[Data section]
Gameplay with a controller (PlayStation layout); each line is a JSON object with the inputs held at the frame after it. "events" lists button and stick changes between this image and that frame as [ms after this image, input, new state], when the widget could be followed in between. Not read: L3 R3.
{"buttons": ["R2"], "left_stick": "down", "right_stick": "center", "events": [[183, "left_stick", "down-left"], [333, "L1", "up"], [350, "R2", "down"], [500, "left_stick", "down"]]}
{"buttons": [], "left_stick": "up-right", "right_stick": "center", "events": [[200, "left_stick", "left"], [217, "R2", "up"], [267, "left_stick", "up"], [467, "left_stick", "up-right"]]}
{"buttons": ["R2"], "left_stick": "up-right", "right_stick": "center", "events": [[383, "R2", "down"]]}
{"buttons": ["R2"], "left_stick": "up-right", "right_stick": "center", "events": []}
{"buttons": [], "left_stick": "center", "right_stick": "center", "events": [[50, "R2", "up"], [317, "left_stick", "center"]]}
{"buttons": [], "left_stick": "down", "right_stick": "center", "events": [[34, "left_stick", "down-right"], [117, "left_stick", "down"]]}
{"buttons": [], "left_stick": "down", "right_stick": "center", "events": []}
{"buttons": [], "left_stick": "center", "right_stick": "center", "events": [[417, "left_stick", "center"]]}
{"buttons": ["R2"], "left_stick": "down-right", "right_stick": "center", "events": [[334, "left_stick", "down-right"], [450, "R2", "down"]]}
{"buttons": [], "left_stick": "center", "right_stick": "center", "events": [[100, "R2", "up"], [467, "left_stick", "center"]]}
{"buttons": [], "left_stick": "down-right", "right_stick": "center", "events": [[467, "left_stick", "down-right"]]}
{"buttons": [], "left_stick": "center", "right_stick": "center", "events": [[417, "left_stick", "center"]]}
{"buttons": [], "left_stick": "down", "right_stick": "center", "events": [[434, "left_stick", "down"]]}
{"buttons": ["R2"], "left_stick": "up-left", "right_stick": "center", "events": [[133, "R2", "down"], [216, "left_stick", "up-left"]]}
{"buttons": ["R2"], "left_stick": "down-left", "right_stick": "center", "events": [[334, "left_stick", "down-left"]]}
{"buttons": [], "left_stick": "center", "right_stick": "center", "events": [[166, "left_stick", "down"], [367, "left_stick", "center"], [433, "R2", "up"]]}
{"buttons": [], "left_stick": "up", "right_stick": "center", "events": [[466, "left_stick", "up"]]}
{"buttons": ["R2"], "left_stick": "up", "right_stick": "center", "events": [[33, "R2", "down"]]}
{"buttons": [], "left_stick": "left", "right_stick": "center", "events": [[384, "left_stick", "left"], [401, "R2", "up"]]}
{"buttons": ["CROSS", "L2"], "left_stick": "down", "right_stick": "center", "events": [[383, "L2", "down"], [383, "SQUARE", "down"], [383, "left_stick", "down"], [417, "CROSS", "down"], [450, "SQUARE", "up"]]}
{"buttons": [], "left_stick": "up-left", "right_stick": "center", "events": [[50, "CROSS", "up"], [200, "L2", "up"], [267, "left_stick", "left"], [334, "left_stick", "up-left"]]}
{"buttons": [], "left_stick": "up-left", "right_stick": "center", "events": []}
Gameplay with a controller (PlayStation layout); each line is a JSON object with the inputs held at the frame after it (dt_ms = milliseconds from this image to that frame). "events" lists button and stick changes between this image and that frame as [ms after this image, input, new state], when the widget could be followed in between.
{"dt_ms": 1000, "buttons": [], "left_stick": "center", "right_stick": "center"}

[Task goal] Where a line of the data holds "widget", show that line.

[Answer space]
Gameplay with a controller (PlayStation layout); each line is a JSON object with the inputs held at the frame after it. "events" lists button and stick changes between this image and that frame as [ms after this image, input, new state], when the widget could be followed in between. Not read: L3 R3.
Gameplay with a controller (PlayStation layout); each line is a JSON object with the inputs held at the frame after it (dt_ms = milliseconds from this image to that frame). "events" lists button and stick changes between this image and that frame as [ms after this image, input, new state], when the widget could be followed in between.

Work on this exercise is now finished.